As a child, I remember contemplating the ultimates of solitude and isolation, namely death and jail. Death fascinated me by its eternity – the idea of never being again. I’d go back and forth whether that was a despairing or a hopeful thing, mostly depending on my father’s mood and drinking that day. It was the isolation of jail that was the most heartbreaking. Considering the public flogging I’d experienced in first grade for eating my lunch during class time (I’ve considered egg salad to be a gateway crime ever since), life in prison without parole was a very real fear for me throughout elementary school. At night I would lay in bed lamenting all the classmates that would refuse to visit me in prison, including especially Jane Creighton, who’d never forgiven me for stealing a kiss in second grade.

“I do differentiate between the “alone” of solitude, where you might enjoy the pleasure of your own company, and that of isolation, where you can’t stand the presence of your own self.”

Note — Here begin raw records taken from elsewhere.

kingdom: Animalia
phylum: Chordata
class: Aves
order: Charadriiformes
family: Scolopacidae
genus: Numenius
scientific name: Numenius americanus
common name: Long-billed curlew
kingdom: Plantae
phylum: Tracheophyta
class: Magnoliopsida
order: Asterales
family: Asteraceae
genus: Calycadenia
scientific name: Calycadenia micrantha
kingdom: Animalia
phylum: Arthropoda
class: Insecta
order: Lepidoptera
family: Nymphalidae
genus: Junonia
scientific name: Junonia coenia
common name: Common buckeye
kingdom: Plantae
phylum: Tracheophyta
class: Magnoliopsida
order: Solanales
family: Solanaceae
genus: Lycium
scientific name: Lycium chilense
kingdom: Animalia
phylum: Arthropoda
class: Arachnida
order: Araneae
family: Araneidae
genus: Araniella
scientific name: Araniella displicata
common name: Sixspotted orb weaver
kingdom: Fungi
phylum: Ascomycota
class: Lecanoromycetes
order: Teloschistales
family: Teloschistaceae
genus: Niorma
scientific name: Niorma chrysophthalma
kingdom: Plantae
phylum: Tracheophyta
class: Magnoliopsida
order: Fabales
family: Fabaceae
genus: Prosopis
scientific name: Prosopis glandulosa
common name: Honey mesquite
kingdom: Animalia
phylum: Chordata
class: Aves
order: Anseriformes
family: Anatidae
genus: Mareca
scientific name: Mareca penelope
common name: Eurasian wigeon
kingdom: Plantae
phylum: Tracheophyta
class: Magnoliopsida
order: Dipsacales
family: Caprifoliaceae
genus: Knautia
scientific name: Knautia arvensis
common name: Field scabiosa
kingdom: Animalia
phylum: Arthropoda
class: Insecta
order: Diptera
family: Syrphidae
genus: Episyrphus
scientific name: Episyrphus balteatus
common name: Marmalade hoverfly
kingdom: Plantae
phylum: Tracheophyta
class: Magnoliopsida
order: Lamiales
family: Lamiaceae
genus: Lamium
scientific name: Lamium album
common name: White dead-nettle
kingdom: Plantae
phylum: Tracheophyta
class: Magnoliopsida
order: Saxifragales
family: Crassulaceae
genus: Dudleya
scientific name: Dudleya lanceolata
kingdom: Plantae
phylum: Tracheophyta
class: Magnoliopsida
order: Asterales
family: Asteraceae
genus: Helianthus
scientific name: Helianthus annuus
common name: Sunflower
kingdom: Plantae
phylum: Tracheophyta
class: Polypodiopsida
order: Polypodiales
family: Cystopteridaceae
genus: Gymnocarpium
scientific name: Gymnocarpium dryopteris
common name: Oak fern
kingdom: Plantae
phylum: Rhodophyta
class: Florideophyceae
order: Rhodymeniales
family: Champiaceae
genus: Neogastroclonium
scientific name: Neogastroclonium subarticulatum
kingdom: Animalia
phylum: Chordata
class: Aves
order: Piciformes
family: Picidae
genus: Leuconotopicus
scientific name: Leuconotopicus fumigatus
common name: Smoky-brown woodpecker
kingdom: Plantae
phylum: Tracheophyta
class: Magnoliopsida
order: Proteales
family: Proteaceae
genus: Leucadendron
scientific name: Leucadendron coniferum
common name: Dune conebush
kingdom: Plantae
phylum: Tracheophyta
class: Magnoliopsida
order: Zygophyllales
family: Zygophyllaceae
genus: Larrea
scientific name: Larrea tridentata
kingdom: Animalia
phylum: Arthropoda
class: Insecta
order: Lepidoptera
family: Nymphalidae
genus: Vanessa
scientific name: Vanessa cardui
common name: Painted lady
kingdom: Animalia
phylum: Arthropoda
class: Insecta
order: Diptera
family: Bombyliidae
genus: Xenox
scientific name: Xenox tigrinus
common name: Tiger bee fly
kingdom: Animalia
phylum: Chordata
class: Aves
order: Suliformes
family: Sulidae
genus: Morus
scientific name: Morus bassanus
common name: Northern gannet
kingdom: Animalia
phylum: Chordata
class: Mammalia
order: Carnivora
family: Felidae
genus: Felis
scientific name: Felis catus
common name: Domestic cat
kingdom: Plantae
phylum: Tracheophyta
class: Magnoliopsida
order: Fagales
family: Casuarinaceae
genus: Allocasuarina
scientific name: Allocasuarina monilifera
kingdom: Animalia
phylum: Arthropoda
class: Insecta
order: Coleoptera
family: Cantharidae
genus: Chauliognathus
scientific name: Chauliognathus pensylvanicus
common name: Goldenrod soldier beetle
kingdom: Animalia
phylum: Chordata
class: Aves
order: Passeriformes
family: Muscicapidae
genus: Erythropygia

I do think the initial reopening will be a golden time for me, when restaurants and movie theaters will either likely be empty or staged with limited capacities. I’ve loved going to restaurants and the movies when the house is practically empty, even knowing that means business is bad and the joint may close. I compensate by rationalizing that we’ve come during the slow period, and things will pick up after we leave.

Neither my big happy fantasy (in solitude) or bleak expectation (in isolation) that humanity will remake itself coming out of this pandemic crisis is likely to be realized. We’re not going to become “green” and reverse human-caused climate change, nor will we become a dystopian world of 1984-style despotism. Tell you the truth, I’d be both happy and unhappy if either one came to be.

If the world becomes dystopian I’d be unhappy that humanity had failed, but happy I could spend the rest of my life screaming curses in my isolation. If the world turns “green,” I’d be happy we’ve achieved our ideals, but unhappy I’d be forced to embrace my fellow man with love and understanding in my solitude.

Yeah, I know. Carol is a real saint, isn’t she?